— Exercise —
Rewrite the data below, changing every "left" to "L" and keeping everything else the same. Leave the pictures out of your answer.

— Record set —
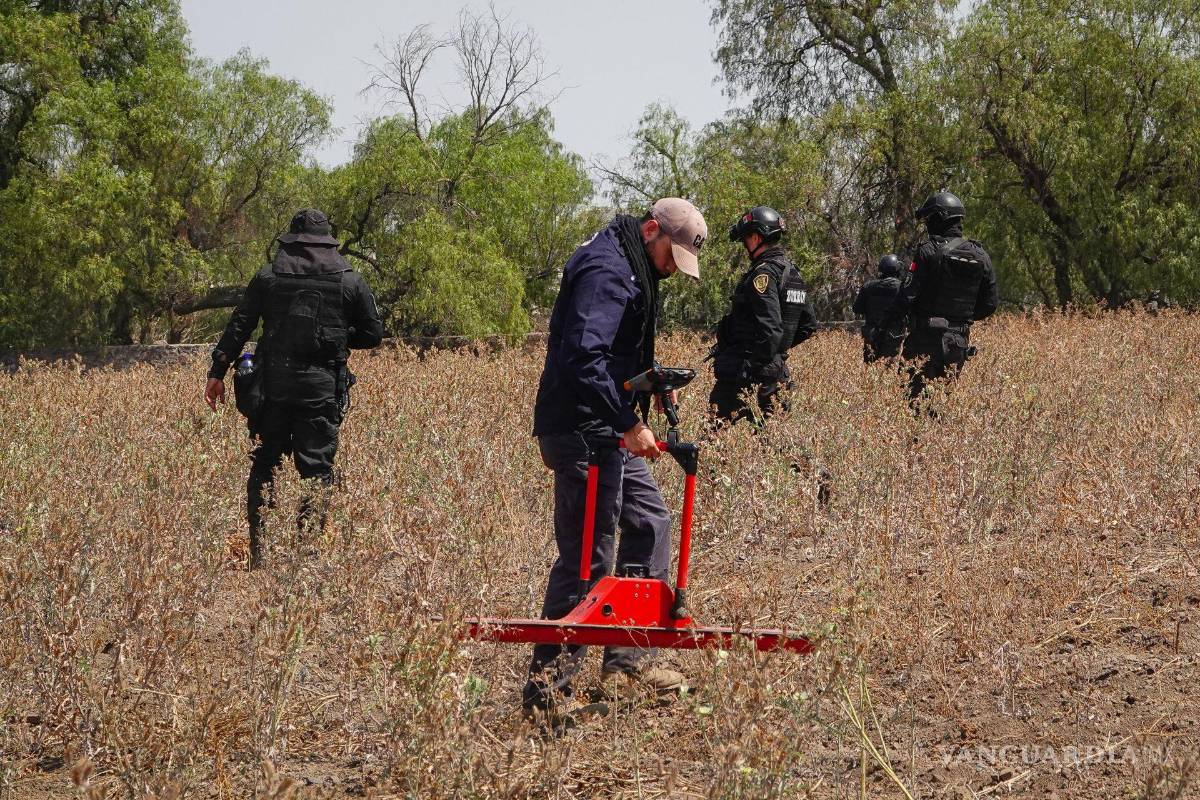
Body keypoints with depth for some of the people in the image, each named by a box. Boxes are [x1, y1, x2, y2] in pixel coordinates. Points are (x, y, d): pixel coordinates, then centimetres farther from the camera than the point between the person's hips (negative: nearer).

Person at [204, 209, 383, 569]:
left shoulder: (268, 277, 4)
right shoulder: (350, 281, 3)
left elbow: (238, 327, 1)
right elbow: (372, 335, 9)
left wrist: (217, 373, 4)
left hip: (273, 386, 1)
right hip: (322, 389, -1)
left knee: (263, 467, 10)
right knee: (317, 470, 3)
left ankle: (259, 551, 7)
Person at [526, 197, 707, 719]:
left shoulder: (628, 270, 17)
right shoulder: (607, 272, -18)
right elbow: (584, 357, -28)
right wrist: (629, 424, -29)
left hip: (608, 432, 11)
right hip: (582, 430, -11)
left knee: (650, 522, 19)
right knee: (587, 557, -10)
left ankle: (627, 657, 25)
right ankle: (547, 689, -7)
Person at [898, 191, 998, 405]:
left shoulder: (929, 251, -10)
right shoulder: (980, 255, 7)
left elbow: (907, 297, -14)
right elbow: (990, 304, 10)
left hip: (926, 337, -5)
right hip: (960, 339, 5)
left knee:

— Response box —
Body keypoints with depth for some of the people in the image, each named by a box. Boxes are [x1, y1, x2, y2] in pixel coordinates. Points are (x, y, d): pixel coordinates, then centimetres farther from the camera than the point between the person's hips (negative: nearer).

Person at [204, 209, 383, 569]:
L shoulder: (268, 277, 4)
right shoulder: (350, 281, 3)
L elbow: (238, 327, 1)
right elbow: (372, 335, 9)
L wrist: (217, 373, 4)
L hip: (273, 386, 1)
right hip: (322, 389, -1)
L knee: (263, 467, 10)
right knee: (317, 470, 3)
L ankle: (259, 551, 7)
Person at [526, 197, 707, 719]:
L shoulder: (628, 270, 17)
right shoulder: (607, 272, -18)
right elbow: (584, 357, -28)
right wrist: (629, 424, -29)
L hip: (608, 432, 11)
right hip: (582, 430, -11)
L knee: (650, 522, 19)
right knee: (587, 557, -10)
L ankle: (627, 657, 25)
right ankle: (547, 689, -7)
Person at [898, 191, 998, 405]:
L shoulder: (929, 251, -10)
right shoulder: (980, 255, 7)
L elbow: (907, 297, -14)
right elbow: (990, 304, 10)
L hip: (926, 337, -5)
right hip: (960, 339, 5)
L knee:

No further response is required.